The initial reveal of the hardware and game demonstrations was challenging because the hardware was still only a prototype and the games shown were conceptual demos. But Nintendo revised the hardware to make it much sleeker before launching it just six months later. The company then developed genre-defining games in the Metroid, Mario Kart, Super Mario Bros., and Pokémon franchises. We broke new ground with a game called Brain Age. In the book, I highlight key steps I took to tailor this game for Western markets to make it successful outside of Japan.

A few key factors that I believe helped make Nintendo DS the second best-selling video game system of all time:

1. Being clear in our vision. We believed the industry was suffering from “copy-cat syndrome” that was causing the user population to stagnate. We needed to broaden the appeal of playing games. Recall, at that time, only about one out of every three people was playing digital games. We focused on creating an accessible platform and a broad range of games that just about everyone would enjoy. For perspective, today more than seven of every ten people play digital games.

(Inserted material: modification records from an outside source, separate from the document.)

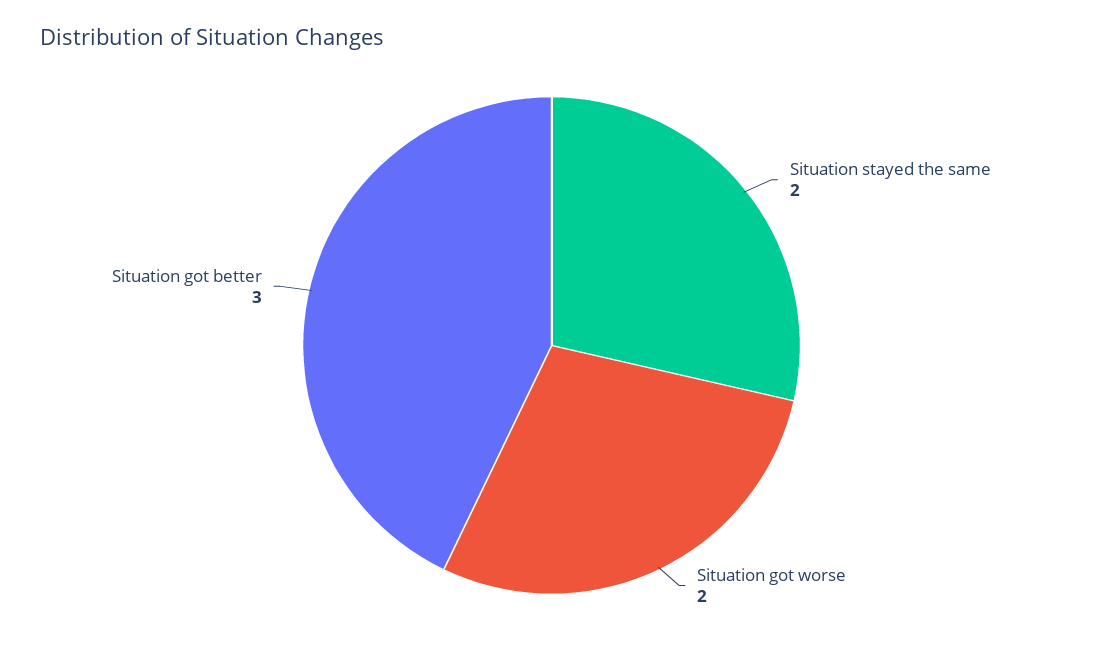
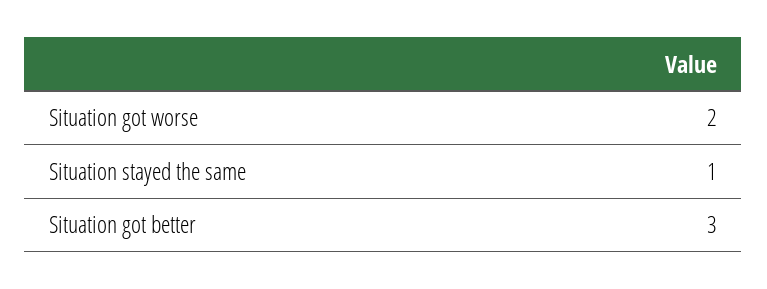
Situation stayed the same: 2 -> 1

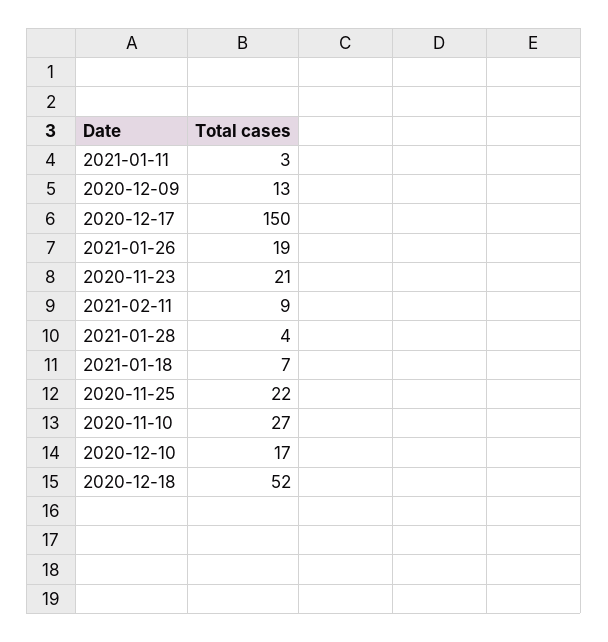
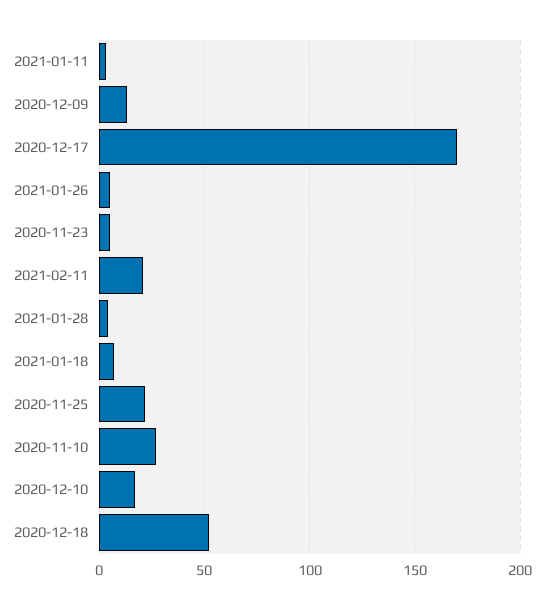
2020-12-17: 150 -> 170
2021-01-26: 19 -> 5
2020-11-23: 21 -> 5
2021-02-11: 9 -> 20

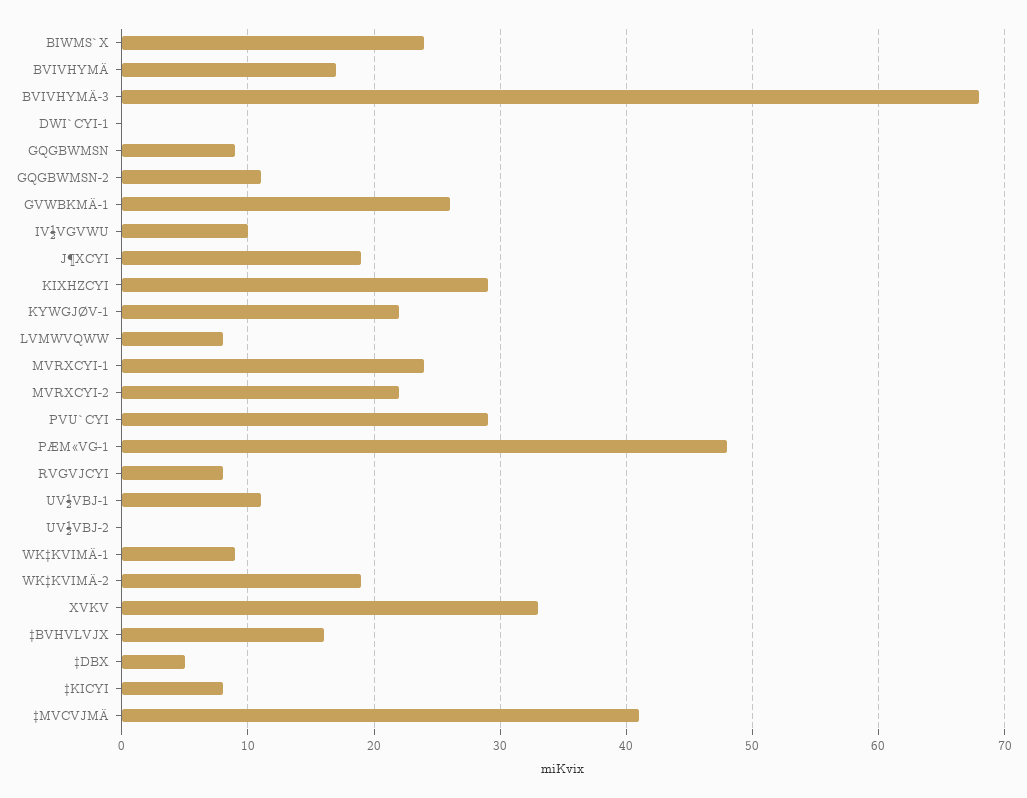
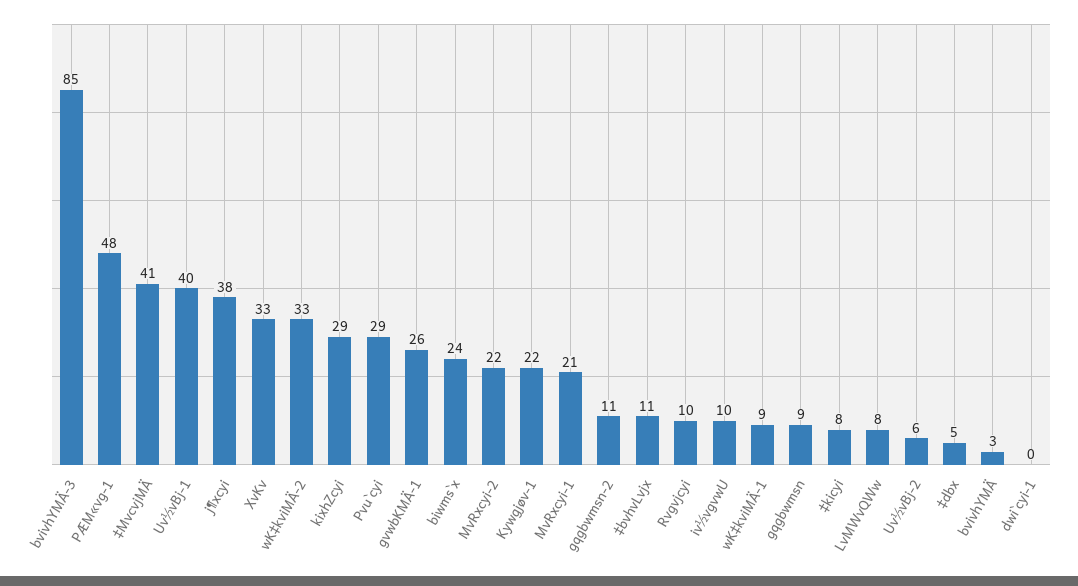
BVIVHYMÄ: 17 -> 3
BVIVHYMÄ-3: 68 -> 85
J¶XCYI: 19 -> 38
MVRXCYI-1: 24 -> 21
RVGVJCYI: 8 -> 10
UV½VBJ-1: 11 -> 40
UV½VBJ-2: 0 -> 6
WK‡KVIMÄ-2: 19 -> 33
‡BVHVLVJX: 16 -> 11

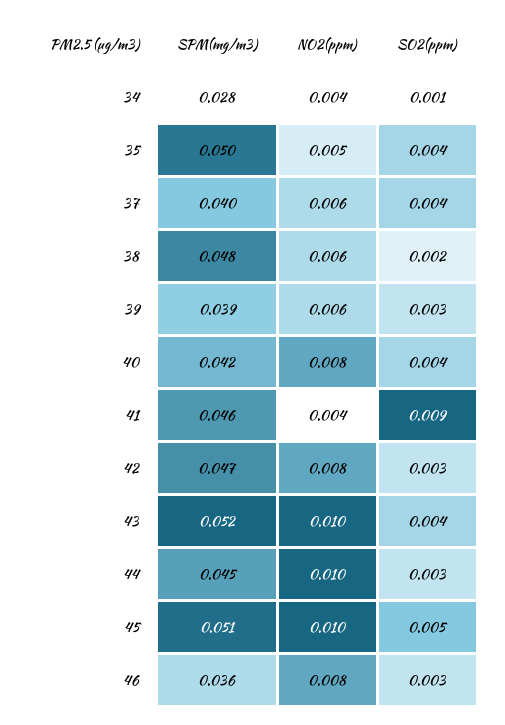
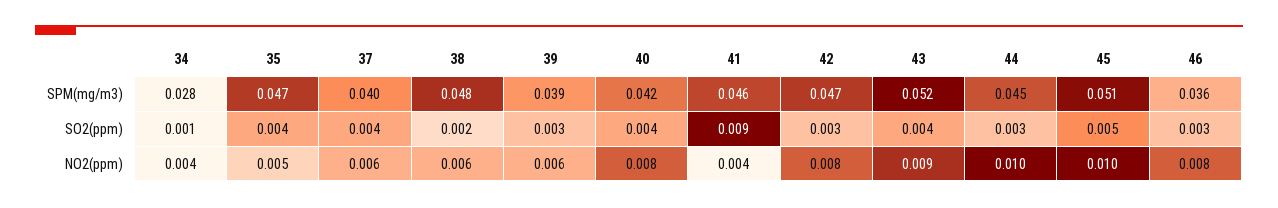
SPM(mg/m3), 35: 0.05 -> 0.047
NO2(ppm), 43: 0.01 -> 0.009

2. Communicating to everyone our intentions. We communicated to our shareholders, our business partners, and our employees exactly what we intended to do. We used business book concepts as analogies. I gave speeches. We were deliberate in making sure our innovative actions were well understood.

3. Challenging ourselves to make the best decisions. We did things that were new for Nintendo. For example, we launched Nintendo DS in the Americas firsthistorically, everything launched first in the Japan market. In the Americas, we included a demo of a game (Metroid Prime Hunters) at launch to give our players something to enjoy immediately. We debated countless decisions, and this debate typically led to making the best choices for the overall marketplace.

I discuss a number of these examples in Disrupting the Game and distill down the key lessons for readers—or listeners of the audiobook—to apply to their own situation.